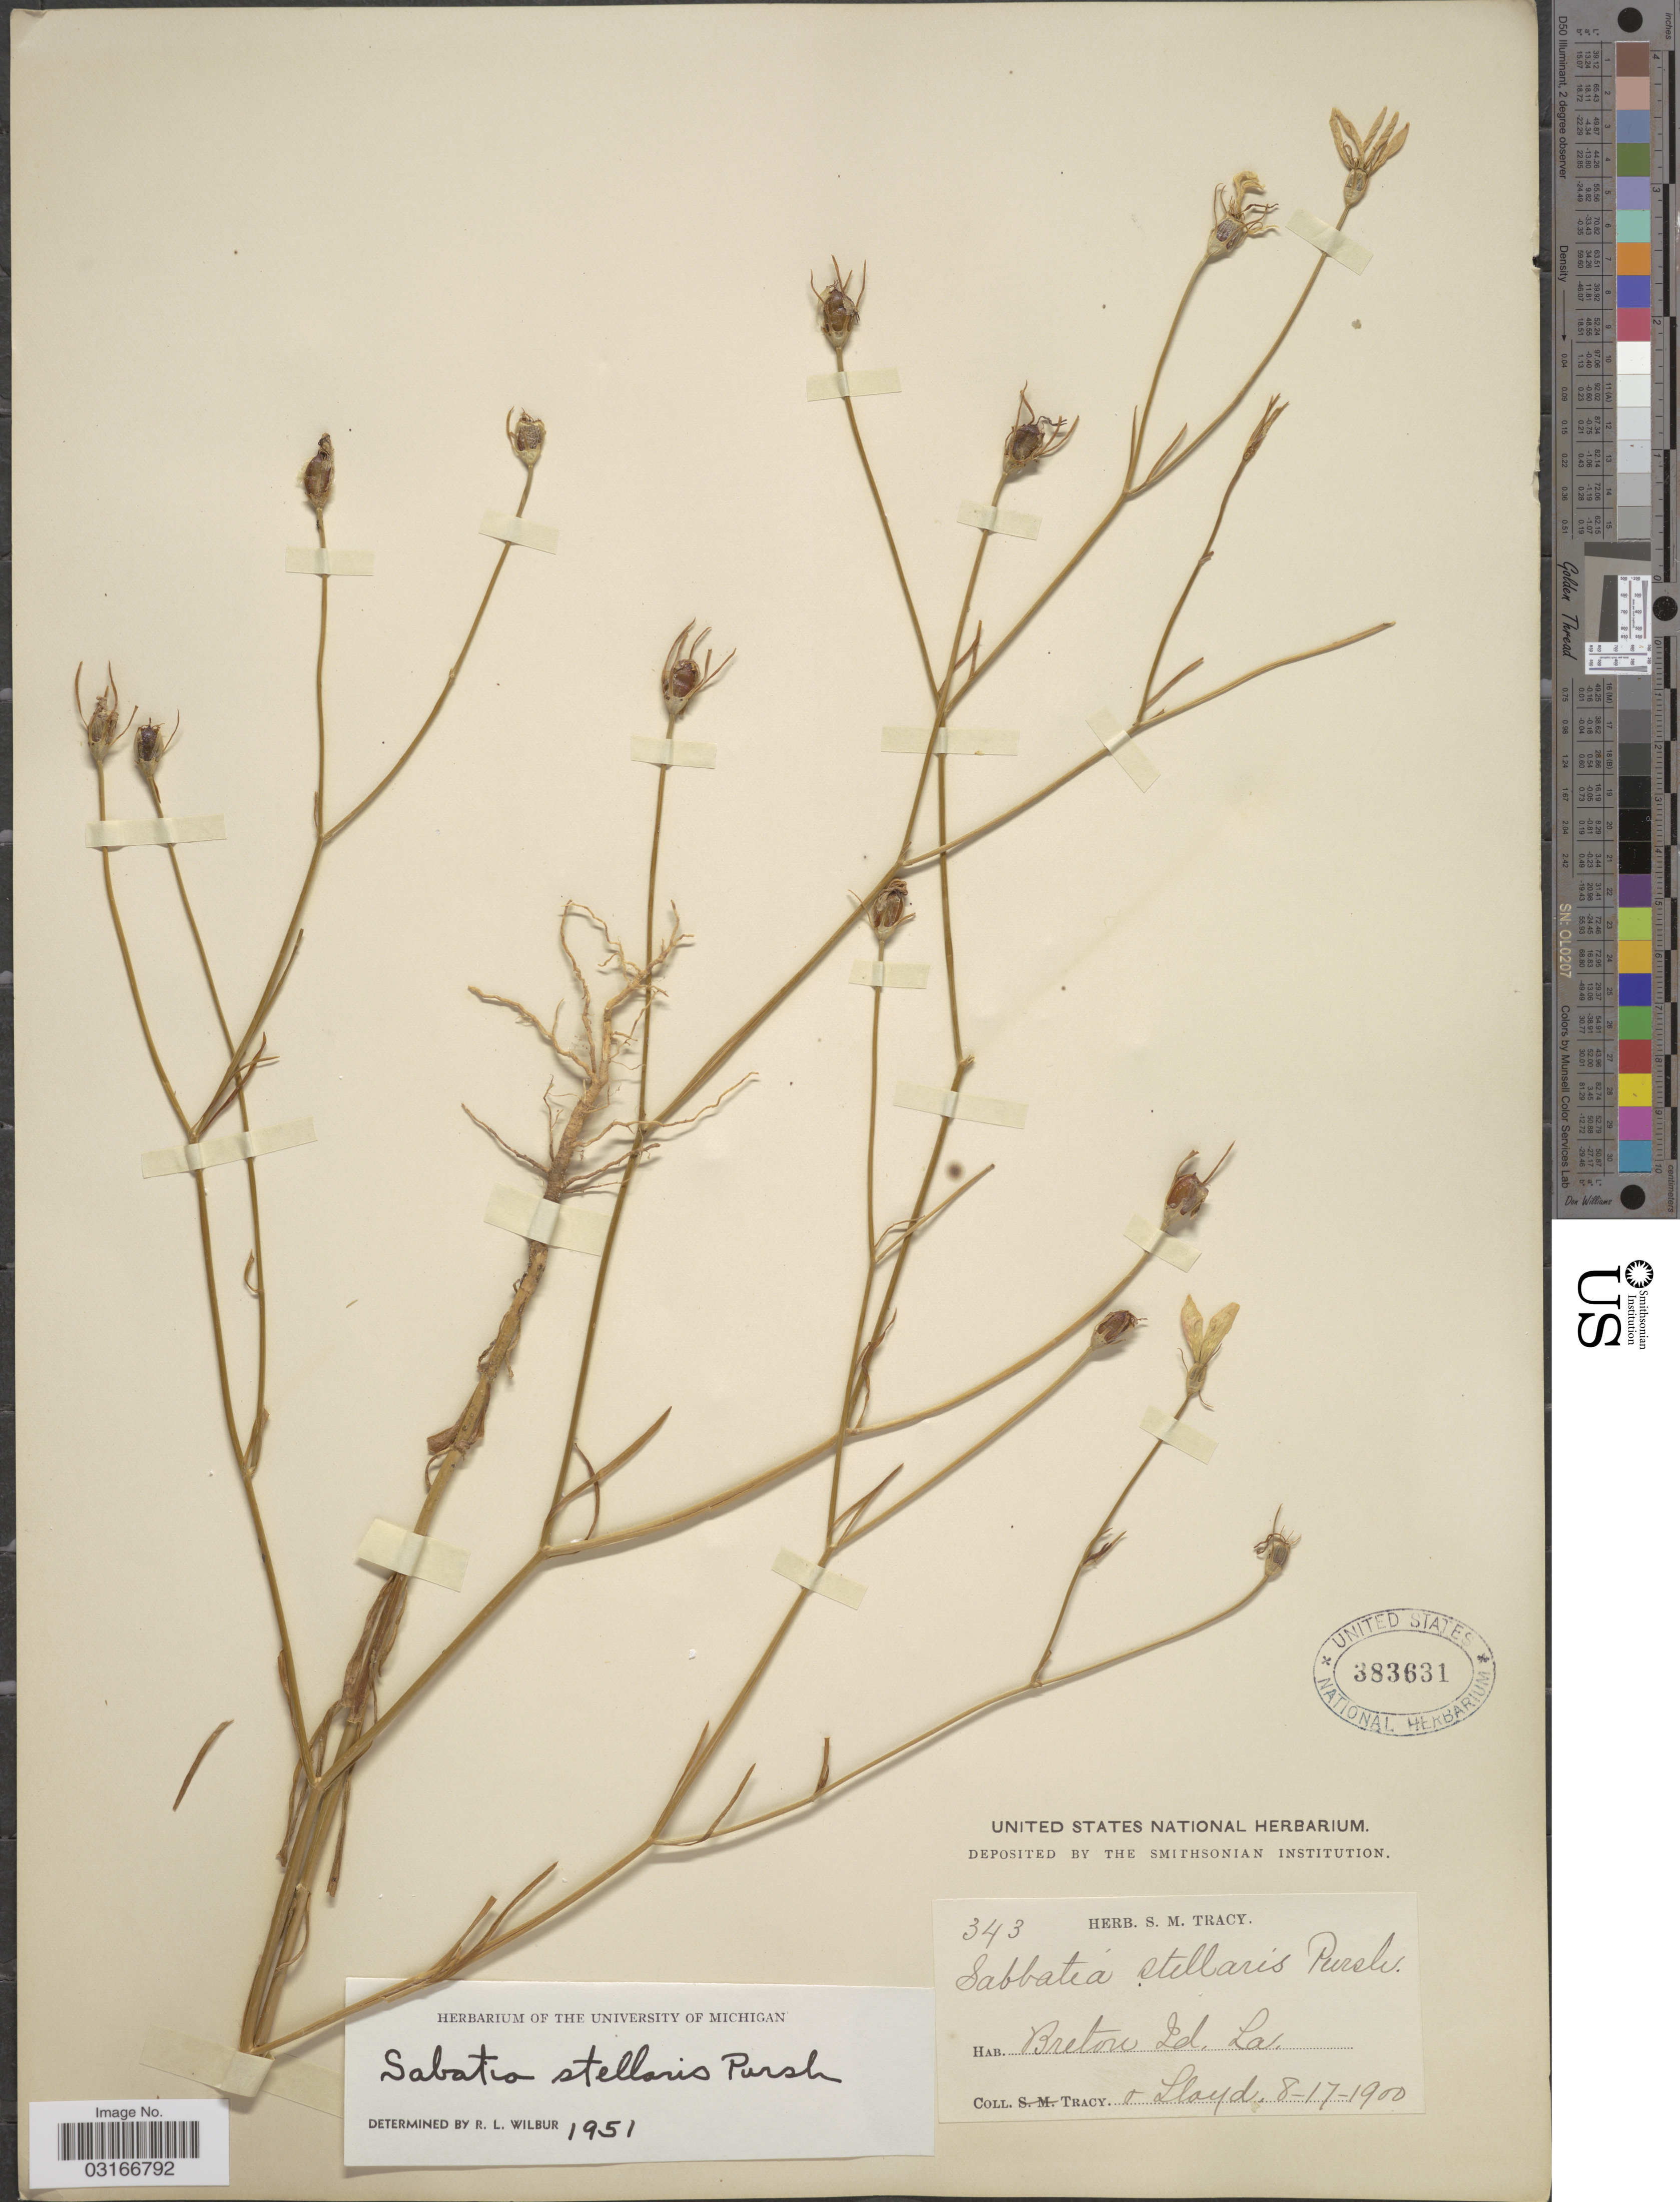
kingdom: Plantae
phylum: Tracheophyta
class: Magnoliopsida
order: Gentianales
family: Gentianaceae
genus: Sabatia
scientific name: Sabatia stellaris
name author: Pursh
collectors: -. Tracy & -- Lloyd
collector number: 343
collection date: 1900-08-17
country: United States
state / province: Louisiana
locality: Breton Id., La.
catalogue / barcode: US 383631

> TASK
Rewrite the rows above, changing "scientific name" to "species name" and keeping everything else the same. Omit the pictures.

> CORRECT ANSWER
kingdom: Plantae
phylum: Tracheophyta
class: Magnoliopsida
order: Gentianales
family: Gentianaceae
genus: Sabatia
species name: Sabatia stellaris
name author: Pursh
collectors: -. Tracy & -- Lloyd
collector number: 343
collection date: 1900-08-17
country: United States
state / province: Louisiana
locality: Breton Id., La.
catalogue / barcode: US 383631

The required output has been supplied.